No scientific product sells itself on theory alone—use in the lab, plant, or processing room cements its reputation. Tetrafluoropyridine stands tall beside this claim. I’ve witnessed it close the gap between uncertain results and scaled-up production, cut back environmental headaches, and simplify paperwork. The learning curve fades quickly; everyone from line chemists to purchasing officers understands its value after just a few rounds of use.
For buyers or process managers weighing up their options, experience says that investing in reliable intermediates pays off. Pick materials that behave the same, batch after batch, and the time spent firefighting or running troubleshooting meetings drops. That benefit becomes stark in multinational companies, where every delay has knock-on costs across continents. Pyridine, 2,3,5,6-tetrafluoro- builds trust in both bench and boardroom by backing up marketing claims with real-world performance.

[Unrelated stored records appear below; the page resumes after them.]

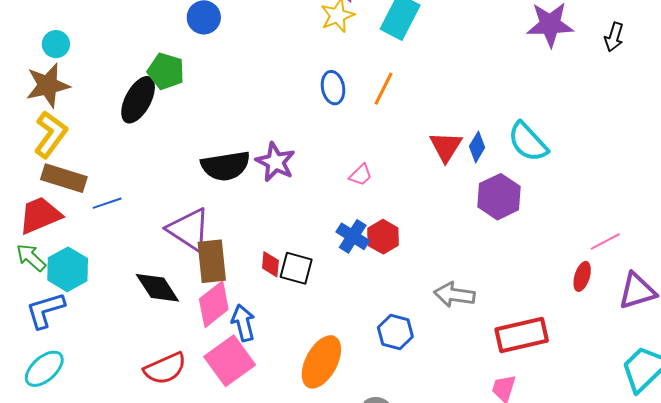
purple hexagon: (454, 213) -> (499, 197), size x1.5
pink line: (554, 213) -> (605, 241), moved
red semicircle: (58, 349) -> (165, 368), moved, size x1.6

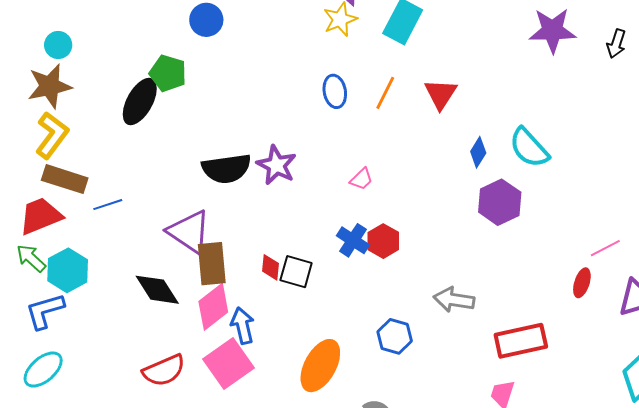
red triangle: (446, 147) -> (441, 94), moved

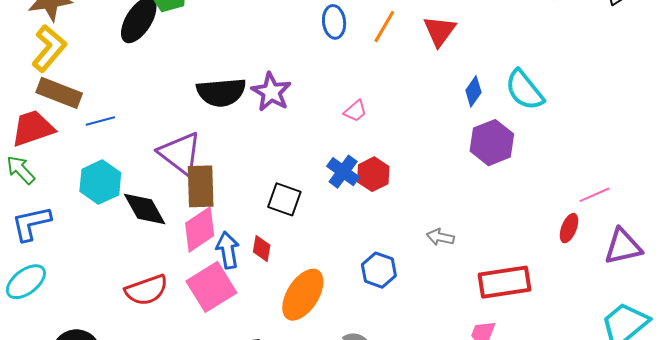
red diamond: (270, 267) -> (262, 249), moved
cyan hexagon: (68, 270) -> (100, 182), moved
gray arrow: (454, 300) -> (440, 237), size x0.7

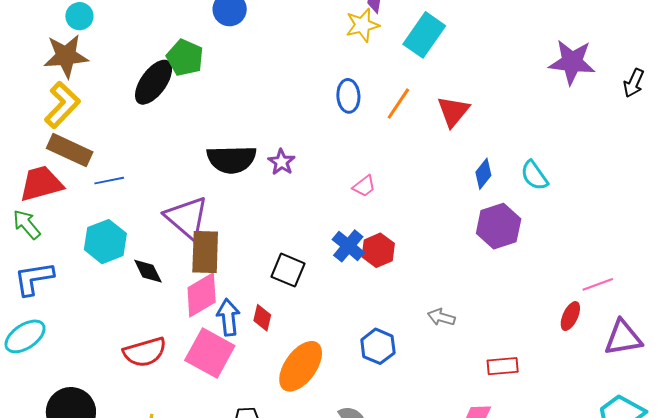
cyan semicircle: (524, 90) -> (534, 176), size x0.7
purple star: (271, 92) -> (281, 162), size x0.7
black diamond: (145, 209) -> (148, 271), size x0.7
red rectangle: (504, 282) -> (503, 366), size x0.6
pink square: (211, 287) -> (210, 353), turned -33

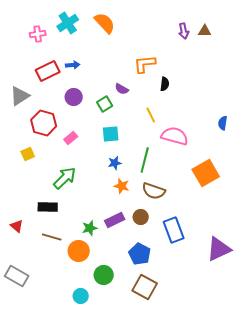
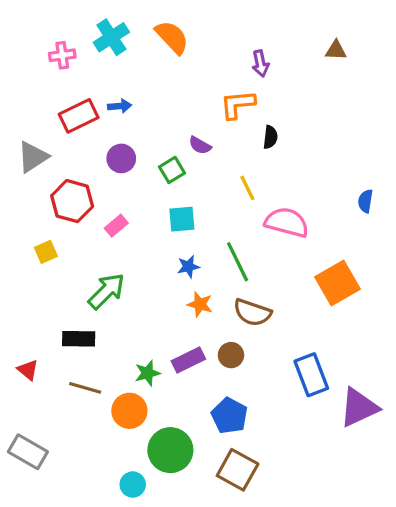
purple arrow: (184, 31) -> (261, 63), moved
green line: (145, 160) -> (238, 262), turned -40
blue rectangle: (174, 230) -> (311, 375), moved
green circle: (104, 275) -> (170, 450), size x1.4

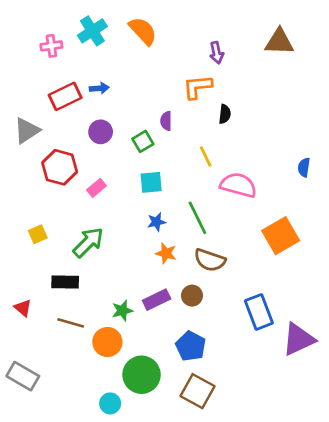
brown triangle: (336, 50) -> (279, 42), size x1.6
purple semicircle: (200, 145) -> (166, 121), turned 60
yellow square: (46, 252) -> (38, 234), moved

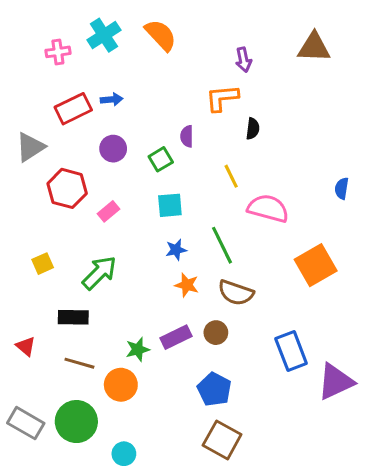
green circle: (142, 375) -> (76, 422), moved

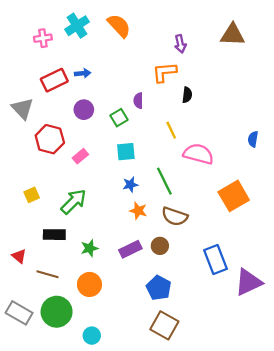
gray triangle: (30, 147) -> (23, 109), turned -40
green star: (138, 349) -> (89, 248), moved
brown line: (79, 363) -> (47, 274), moved

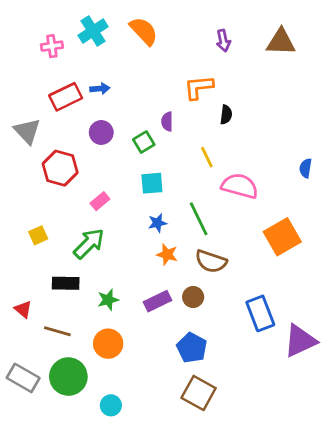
purple arrow: (180, 44) -> (223, 41), moved
pink rectangle: (80, 156) -> (100, 201), moved

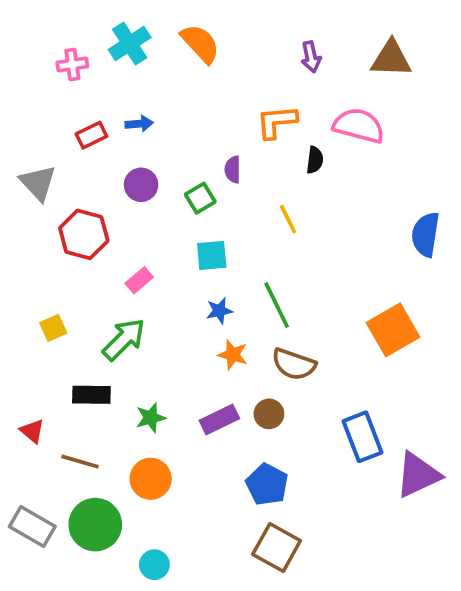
red rectangle: (66, 97) -> (91, 135), size x0.7
blue semicircle: (306, 168) -> (426, 234), size x1.6
pink semicircle: (240, 186) -> (359, 126), moved

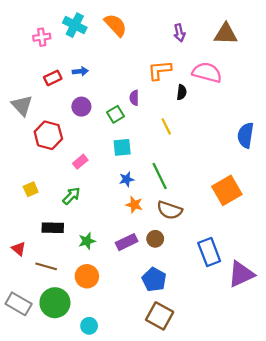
cyan cross: (130, 44) -> (75, 25), turned -30
green arrow: (124, 339) -> (71, 196), size x0.7

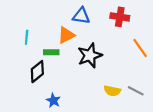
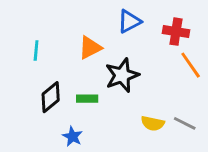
blue triangle: (81, 16) -> (129, 21), moved, turned -36
red cross: (120, 17) -> (176, 32), moved
green rectangle: (51, 52) -> (87, 99), moved

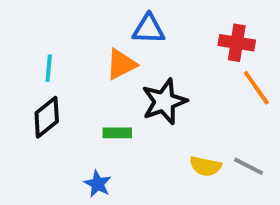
blue triangle: (129, 21) -> (149, 29), moved, turned 30
black diamond: (51, 97) -> (47, 117), moved

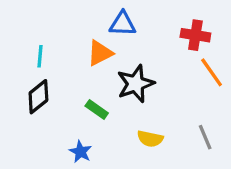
green rectangle: (117, 133) -> (97, 110), turned 35
yellow semicircle: (205, 166) -> (150, 139), moved
gray line: (249, 166) -> (205, 137), turned 40

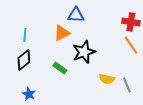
red cross: (195, 35) -> (131, 22), moved
yellow semicircle: (150, 139) -> (107, 79), moved
blue star: (81, 152) -> (29, 94), moved

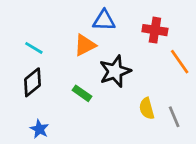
red cross: (131, 22) -> (155, 30), moved
cyan line: (25, 35) -> (34, 48), turned -64
yellow semicircle: (107, 79) -> (147, 108), turned 63

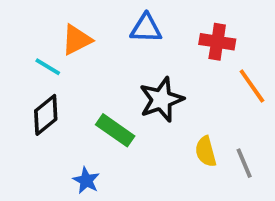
orange triangle: (85, 45) -> (77, 40), moved
green rectangle: (82, 93) -> (115, 130), size x1.4
blue star: (39, 129) -> (86, 180), moved

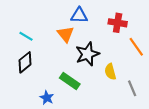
orange triangle: (77, 40) -> (66, 34), moved, turned -42
green rectangle: (115, 130) -> (70, 81), moved
yellow semicircle: (206, 152) -> (110, 72), moved

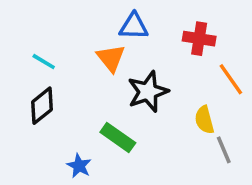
yellow semicircle: (110, 72) -> (204, 120), moved

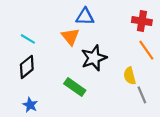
red cross: (199, 39) -> (142, 21), moved
blue star: (79, 166) -> (30, 105), moved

On paper, chemicals like pyridine, 2,3,5,6-tetrafluoro- may resemble dozens of others. In practice, the subtle power of well-chosen modifications changes the shape of progress. Many intermediates promise easy syntheses, low costs, simple handling. Only a handful keep that promise through scale-up, through regulatory review, and through the day-to-day grind of commercial production. This tetrafluorinated pyridine delivers more than a line item on a procurement form; it’s a dependable piece of the systems that push industries forward. For me, and countless others working at the intersection of research and reality, it’s a small thing that makes a big difference.